### Work instruction A
Answer these questions from the passage on health impact assessment in the EU:
(i) What has been brought up in analysis of the purposes for impact assessments?
(ii) Concerns have been raised about the limits and pitfalls of HIA as a means to enhance recognition of what?
(iii) What should governments interested in using HIA more at national level recognize?
### Work instruction B
Extend the passage on health impact assessment in the EU, picking up after its final sentence.

··· Source extract

The need to consider impact assessments in the EU as political means and basis for exchange has been brought up in analysis of the purposes for impact assessments.24 As assessment of environmental and social impacts seems to have similar problems to HIA,25 26 this could provide support for efforts towards further revision of impact assessments or seeking another avenue closer to political decision-making taking into account the context of European policy-making and relying more on capacities from health, environmental and social issues than those within which impact assessment takes place. Concerns have been raised also with respect to the limits and pitfalls of HIA as a means to enhance recognition of societal determinants of health.27 This implies that the public health community may need to reconsider expectations from the use of HIAs within the current context and structure of EU policies. Furthermore, recognition of current pitfalls in HIA process and governance in the EU is important if actions with respect to reduction of health inequalities seek HIAs as a means towards this end. Finally, it is important that if governments are interested in using HIA more at national level, they recognise problems with HIA under impact assessment process at European level.

······
··· Given records

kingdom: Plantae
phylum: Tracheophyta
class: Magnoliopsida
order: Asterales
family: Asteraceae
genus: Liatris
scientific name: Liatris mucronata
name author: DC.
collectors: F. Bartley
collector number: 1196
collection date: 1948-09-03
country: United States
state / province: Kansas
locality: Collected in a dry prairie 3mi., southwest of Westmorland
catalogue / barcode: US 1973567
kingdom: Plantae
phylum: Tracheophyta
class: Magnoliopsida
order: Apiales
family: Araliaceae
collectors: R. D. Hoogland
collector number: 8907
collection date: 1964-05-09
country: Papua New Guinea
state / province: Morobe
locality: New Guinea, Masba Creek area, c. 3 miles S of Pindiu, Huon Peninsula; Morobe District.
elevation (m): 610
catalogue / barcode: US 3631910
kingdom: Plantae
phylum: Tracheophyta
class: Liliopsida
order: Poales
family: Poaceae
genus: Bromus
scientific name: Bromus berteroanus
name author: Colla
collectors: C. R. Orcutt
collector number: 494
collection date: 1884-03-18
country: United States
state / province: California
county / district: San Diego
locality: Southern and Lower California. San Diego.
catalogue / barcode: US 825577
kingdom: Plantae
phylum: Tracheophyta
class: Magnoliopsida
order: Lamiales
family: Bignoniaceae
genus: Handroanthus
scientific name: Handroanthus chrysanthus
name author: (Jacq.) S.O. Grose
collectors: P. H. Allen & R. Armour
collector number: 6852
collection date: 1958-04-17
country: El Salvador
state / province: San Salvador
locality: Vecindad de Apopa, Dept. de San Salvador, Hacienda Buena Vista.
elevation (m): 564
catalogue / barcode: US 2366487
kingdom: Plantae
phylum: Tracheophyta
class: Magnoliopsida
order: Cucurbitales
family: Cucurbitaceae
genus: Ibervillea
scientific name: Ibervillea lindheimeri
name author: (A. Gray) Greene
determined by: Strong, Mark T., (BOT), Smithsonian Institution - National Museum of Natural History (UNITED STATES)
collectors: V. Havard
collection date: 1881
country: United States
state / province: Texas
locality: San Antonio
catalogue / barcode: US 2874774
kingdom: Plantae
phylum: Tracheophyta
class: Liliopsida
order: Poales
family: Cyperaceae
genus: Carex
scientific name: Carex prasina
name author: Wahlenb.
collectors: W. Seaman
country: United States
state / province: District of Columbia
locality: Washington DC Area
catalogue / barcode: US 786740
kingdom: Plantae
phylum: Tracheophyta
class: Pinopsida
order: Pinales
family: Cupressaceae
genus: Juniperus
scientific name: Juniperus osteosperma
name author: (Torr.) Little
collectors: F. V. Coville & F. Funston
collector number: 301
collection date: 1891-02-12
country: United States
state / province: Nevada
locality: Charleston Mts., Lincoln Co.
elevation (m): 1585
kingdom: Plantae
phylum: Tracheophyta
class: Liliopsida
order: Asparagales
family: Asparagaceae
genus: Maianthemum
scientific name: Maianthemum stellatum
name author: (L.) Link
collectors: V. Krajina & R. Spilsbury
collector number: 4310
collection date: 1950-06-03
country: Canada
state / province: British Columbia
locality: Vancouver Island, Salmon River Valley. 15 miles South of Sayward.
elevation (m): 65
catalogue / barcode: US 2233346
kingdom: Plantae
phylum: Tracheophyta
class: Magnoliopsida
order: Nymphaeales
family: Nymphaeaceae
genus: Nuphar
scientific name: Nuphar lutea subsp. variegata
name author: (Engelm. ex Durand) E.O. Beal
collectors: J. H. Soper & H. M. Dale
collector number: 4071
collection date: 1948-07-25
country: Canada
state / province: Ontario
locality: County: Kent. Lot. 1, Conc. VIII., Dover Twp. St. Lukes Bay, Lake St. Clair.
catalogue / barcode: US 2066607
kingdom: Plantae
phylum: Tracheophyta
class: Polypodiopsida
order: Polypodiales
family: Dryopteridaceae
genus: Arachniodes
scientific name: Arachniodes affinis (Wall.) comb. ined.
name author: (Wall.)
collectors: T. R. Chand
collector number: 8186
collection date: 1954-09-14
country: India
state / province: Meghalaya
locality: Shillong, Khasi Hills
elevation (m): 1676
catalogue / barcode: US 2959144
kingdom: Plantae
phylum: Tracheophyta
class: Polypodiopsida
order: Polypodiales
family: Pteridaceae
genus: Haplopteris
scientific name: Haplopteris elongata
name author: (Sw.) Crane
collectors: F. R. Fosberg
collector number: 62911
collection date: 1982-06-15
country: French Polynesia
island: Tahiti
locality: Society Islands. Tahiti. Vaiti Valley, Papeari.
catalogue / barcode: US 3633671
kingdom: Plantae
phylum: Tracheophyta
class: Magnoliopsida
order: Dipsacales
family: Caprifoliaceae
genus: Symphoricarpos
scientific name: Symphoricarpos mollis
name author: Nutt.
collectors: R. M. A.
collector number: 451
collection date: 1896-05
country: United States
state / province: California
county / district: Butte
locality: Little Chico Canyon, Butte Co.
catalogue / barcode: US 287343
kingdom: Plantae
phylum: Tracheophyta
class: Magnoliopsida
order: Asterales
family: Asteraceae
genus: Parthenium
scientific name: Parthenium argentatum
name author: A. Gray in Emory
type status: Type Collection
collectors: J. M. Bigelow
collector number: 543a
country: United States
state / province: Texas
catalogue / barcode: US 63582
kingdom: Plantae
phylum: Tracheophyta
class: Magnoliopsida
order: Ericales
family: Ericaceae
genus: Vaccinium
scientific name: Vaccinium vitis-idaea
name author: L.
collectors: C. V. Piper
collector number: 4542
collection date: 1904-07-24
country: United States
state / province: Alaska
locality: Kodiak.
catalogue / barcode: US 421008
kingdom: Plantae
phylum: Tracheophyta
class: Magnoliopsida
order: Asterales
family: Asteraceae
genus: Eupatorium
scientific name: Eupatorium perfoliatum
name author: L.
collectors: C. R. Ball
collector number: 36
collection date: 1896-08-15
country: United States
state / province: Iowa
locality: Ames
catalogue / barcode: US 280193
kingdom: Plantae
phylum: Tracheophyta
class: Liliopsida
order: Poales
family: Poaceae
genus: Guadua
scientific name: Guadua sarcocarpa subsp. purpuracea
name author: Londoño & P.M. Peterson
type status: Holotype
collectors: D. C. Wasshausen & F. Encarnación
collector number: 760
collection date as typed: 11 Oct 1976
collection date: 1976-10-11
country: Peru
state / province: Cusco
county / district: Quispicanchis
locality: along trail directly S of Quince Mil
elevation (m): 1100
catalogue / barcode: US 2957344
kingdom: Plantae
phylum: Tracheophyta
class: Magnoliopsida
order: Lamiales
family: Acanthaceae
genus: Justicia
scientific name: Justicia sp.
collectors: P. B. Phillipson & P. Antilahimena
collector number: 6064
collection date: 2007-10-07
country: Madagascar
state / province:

······

### Exercise output A
(i) The need to consider impact assessments in the EU as political means and basis for exchange.
(ii) Societal determinants of health.
(iii) Problems with HIA under the impact assessment process at European level.

### Exercise output B
The challenge of implementation is an issue at European level and is likely to remain so for some time. As things have not moved swiftly thus far, we should not have too high expectations of achieving crucial gains quickly. A substantial amount of knowledge and strategies in HiAP are based on mutual, joint and cooperative action, yet perhaps we might need to think about how strategies move with reluctant partners and conflicting interests and how to preserve policy space for health. It is also important to recognise that, at European level, health systems and public health regulation are currently more under pressure from becoming subservient to the aims of other policies, and that treaty obligations with respect to a high level of health protection in all policies receive due recognition within EU policy-making. It is not a win‑win if we gain recognition of HiAP, but lose a high level of health protection and health in health policies.
The legitimacy of HiAP in European policies should not be dismissed either. However, to keep HiAP useful for its aims it needs to be considered broadly. HiAP should not only be interpreted as HIAs or administrative cooperation, but also extended to means and processes of political decision-making and accountability, which would not only address HiAP, but also tackle the challenge of preserving policy space for ‘health in health policies’.